You have done me a very great honor in inviting me to give this Baccalaureate address. Ordinarily the invitation follows the fame of the speaker. You have reversed the process, making me famous by issuing your invitation. Truth in advertising requires a somewhat fuller statement. In years gone by, I was actually a nonvoting adviser to the student committee that recommends the Baccalaureate speaker. (I hasten to add that unlike President Tilghman, who was a member of the selection committee that chose herself, I was not a member of this year's committee.) But I know how things work. The committee makes three recommendations, and the president chooses by single transferable vote. There is one intergalactically famous political figure. There is one internationally famous media celebrity. Then there is a safety candidate whose modest virtues are minimal ambulatory power and availability. My guess is that Hillary's pollsters were skittish, and Larry King laughed at the honorarium. The rest is history — and you are there.

Unless I mistake myself this is actually the second time I have had the honor of addressing you as a class. On a warm September evening in 2003, from a temporary podium facing Cannon Green, I was the warm-up act for an eminent politician and alumnus who talked to you at an "Integrity Assembly." I remember the event but dimly, and the fact that you have invited me here today suggests that you remember it not at all. Still I regard it as a great success. I told you to be good, and lo, you have been good, very good. Can it work a second time?

This talk will be about you, but it must begin with a few words about me. I am 71 years old. Last June I retired after 40 years on the Princeton faculty. I suppose that means that you are swifter than I am by a ratio of 10-to-1. In retirement the sense of vital connection with the daily life of the institution erodes rapidly. I shall spend the whole of the next academic year away, and when I return that sense will be wholly erased. Hence, 2007, you are the last Princeton class I ever will really know. Some of you were my freshman or sophomore academic advisees. Some of you took a freshman seminar on Dante with me. Quite a few of you took upper division courses with me. Hence I am swimming in that same bittersweet sea of emotionality in which you are bobbing about during this long weekend.

The word "baccalaureate" of course refers to the bachelor's degree you will receive on front campus two days hence. This will be a sacramental action, a sacrament being the "outward and visible sign of an inward and spiritual grace." The degree is an inward and spiritual grace conveyed by President Tilghman by the authority granted to her by the trustees. Its outward and visible sign, the diploma, you will pick up on Cannon Green. Don't forget to get yours. Even though it's only outward and visible, it did cost well over a hundred grand. Baccalaureate is a Latin word invented in the Middle Ages by translating the Old French bachelier. A bachelier was an apprentice knight, a warrior of such modest means that he fought beneath the banner of a superior knight. The etymology of bachelier is obscure, but we think it might derive from sub plus chevalier. This would mean "someone beneath a horseman." Being beneath a horseman, though perhaps preferable to being beneath a horse, still strikes me as a less than exalted status. Other associations of the bachelier are suggested by Chaucer's description of his squire, son of the knight, of whom he writes:

With hym ther was his sone a yong SQUIER
A lovyere and a lusty bacheler …
So hoote he lovede that by nyghtertale,
He sleep namore than dooth a nyghtyngale.

Stored records:
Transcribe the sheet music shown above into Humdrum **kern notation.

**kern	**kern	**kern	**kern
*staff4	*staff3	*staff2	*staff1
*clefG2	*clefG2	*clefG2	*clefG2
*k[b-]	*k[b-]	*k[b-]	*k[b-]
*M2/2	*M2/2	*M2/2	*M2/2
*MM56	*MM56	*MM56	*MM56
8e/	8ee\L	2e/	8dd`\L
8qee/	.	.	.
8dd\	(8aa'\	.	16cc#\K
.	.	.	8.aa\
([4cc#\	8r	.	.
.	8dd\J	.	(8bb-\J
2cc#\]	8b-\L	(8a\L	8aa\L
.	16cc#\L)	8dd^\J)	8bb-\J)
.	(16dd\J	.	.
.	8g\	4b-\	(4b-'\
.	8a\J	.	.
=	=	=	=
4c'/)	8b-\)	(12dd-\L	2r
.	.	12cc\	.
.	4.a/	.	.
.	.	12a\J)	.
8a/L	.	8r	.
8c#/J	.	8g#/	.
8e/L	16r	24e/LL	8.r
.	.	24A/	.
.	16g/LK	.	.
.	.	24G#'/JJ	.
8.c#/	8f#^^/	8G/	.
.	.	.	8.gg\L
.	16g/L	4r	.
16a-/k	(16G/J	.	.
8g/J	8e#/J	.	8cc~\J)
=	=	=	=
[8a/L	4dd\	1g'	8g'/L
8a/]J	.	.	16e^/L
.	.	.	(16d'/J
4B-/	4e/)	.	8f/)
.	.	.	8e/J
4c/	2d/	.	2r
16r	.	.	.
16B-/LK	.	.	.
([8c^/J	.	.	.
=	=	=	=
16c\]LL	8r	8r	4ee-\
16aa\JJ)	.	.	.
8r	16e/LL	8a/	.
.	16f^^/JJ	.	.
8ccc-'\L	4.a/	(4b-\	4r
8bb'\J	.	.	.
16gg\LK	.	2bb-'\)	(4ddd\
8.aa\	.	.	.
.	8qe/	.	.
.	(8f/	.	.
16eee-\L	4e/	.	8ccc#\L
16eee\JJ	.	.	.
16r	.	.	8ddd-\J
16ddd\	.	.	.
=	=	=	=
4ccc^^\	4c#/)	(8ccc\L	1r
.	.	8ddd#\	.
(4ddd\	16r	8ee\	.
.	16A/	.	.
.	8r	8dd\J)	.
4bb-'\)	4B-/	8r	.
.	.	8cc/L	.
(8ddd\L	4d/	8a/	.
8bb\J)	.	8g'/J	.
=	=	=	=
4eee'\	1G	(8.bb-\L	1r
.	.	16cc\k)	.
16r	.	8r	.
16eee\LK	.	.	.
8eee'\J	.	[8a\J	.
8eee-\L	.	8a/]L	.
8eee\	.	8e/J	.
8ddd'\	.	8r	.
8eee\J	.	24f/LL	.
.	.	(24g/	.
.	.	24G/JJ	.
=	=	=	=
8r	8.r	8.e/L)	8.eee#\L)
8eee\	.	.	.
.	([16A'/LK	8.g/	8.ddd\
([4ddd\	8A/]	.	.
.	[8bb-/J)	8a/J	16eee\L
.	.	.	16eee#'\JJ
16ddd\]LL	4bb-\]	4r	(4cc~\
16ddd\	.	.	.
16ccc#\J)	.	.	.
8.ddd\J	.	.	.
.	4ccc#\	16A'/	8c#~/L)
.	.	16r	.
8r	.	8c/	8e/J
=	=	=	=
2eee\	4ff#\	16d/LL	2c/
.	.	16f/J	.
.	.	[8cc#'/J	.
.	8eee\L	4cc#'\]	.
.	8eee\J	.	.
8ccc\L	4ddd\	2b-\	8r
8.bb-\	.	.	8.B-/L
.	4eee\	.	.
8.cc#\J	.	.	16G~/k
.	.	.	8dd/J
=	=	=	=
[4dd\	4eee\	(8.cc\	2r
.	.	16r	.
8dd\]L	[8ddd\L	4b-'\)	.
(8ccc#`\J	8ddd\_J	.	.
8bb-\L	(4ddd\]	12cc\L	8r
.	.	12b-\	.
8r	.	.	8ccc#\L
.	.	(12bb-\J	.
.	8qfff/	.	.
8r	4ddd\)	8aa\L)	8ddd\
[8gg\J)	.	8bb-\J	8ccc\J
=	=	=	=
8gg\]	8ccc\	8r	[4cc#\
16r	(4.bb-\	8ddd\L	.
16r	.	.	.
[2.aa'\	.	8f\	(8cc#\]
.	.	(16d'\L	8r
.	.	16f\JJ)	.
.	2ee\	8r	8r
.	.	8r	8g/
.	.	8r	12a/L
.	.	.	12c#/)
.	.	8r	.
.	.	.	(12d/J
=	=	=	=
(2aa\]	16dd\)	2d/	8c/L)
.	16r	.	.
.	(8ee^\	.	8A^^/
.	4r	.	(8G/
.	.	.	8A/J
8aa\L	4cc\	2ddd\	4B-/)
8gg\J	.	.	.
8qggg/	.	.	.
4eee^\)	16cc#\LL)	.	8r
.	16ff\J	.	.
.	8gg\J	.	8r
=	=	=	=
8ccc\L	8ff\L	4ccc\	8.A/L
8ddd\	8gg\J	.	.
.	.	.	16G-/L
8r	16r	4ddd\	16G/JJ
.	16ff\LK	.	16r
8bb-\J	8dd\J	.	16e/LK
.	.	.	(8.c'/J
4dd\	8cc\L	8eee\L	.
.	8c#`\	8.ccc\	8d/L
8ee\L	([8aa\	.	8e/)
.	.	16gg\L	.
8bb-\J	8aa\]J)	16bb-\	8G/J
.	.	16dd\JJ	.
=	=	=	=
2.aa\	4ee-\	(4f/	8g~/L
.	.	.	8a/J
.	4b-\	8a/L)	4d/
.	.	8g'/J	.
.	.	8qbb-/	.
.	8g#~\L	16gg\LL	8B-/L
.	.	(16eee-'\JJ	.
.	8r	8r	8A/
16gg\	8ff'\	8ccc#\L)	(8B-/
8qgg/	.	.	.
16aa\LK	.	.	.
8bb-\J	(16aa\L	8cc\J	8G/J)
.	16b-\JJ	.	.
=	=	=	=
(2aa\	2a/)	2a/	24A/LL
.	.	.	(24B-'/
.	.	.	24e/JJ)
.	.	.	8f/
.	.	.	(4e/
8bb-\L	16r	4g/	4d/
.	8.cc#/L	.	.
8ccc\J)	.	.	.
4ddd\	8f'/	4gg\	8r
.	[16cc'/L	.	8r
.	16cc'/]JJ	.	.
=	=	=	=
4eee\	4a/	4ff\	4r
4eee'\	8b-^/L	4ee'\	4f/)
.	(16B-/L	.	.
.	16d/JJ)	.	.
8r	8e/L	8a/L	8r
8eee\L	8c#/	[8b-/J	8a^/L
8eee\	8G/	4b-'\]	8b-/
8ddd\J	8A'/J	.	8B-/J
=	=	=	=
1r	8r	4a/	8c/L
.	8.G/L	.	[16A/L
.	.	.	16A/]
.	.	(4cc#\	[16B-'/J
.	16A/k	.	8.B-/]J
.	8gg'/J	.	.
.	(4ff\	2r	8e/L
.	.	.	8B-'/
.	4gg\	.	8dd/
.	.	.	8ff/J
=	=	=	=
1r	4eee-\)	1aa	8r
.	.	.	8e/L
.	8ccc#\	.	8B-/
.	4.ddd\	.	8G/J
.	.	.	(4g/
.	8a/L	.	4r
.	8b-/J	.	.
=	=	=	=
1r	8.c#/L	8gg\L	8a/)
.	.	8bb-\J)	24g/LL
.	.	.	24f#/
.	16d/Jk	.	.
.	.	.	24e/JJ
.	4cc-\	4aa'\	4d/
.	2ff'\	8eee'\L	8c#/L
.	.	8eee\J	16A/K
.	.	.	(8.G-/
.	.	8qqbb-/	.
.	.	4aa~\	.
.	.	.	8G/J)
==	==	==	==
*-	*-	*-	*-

To do.
1. Can you copy the part of the baccalaureate address starting with "Unless I mistake" and going on through "a second time?"?
2. Can you go on with the baccalaureate address from the point where it stops?
The listing has no connection to the baccalaureate address.

Solved tasks.
1.
Unless I mistake myself this is actually the second time I have had the honor of addressing you as a class. On a warm September evening in 2003, from a temporary podium facing Cannon Green, I was the warm-up act for an eminent politician and alumnus who talked to you at an "Integrity Assembly." I remember the event but dimly, and the fact that you have invited me here today suggests that you remember it not at all. Still I regard it as a great success. I told you to be good, and lo, you have been good, very good. Can it work a second time?

2.
As readers of "Romeo and Juliet" will remember, the nightingale is a dirty bird. And you have Chaucer's word for it that bachelors, of whatever gender, are hot.

Within a hundred years of its first appearance in English, its semantic field had expanded to include its academic meaning and its more common and current sociological one — a man as yet unmarried but ripe for the marital state. This suggests, doubtless, that the closest social analogies to medieval warfare must have been undergraduate life and matrimony. But the implication of a preliminary stage, a transition beyond adolescence but not too far beyond it, remains. Hence the perfect fit of Baccalaureate and Commencement itself. In every Commencement address I have ever heard — or given, for that matter — it has been pointed out that the word "commencement" clearly denotes a beginning, not an ending.

Of course there is an ending, and I must warn you about it. Beginning on Tuesday at noon, you are no longer the younger generation — and it's all downhill after that. The plenary valorization of the youthful, the contemporary, the innovative, the preference for 12-year-old violinists and 19-year-old metaphysicians, and the appetite for all the daily Apple updates, these are necessary features of American dynamism; at your age I embraced it completely, but I find I have grown in wisdom wonderfully in the last five decades, and I think you will do so soon. I now realize that at the very least the quintessence of the here-and-now must be tempered with the wisdom of the ancients, meaning something written, thought or said sometime before the day before yesterday.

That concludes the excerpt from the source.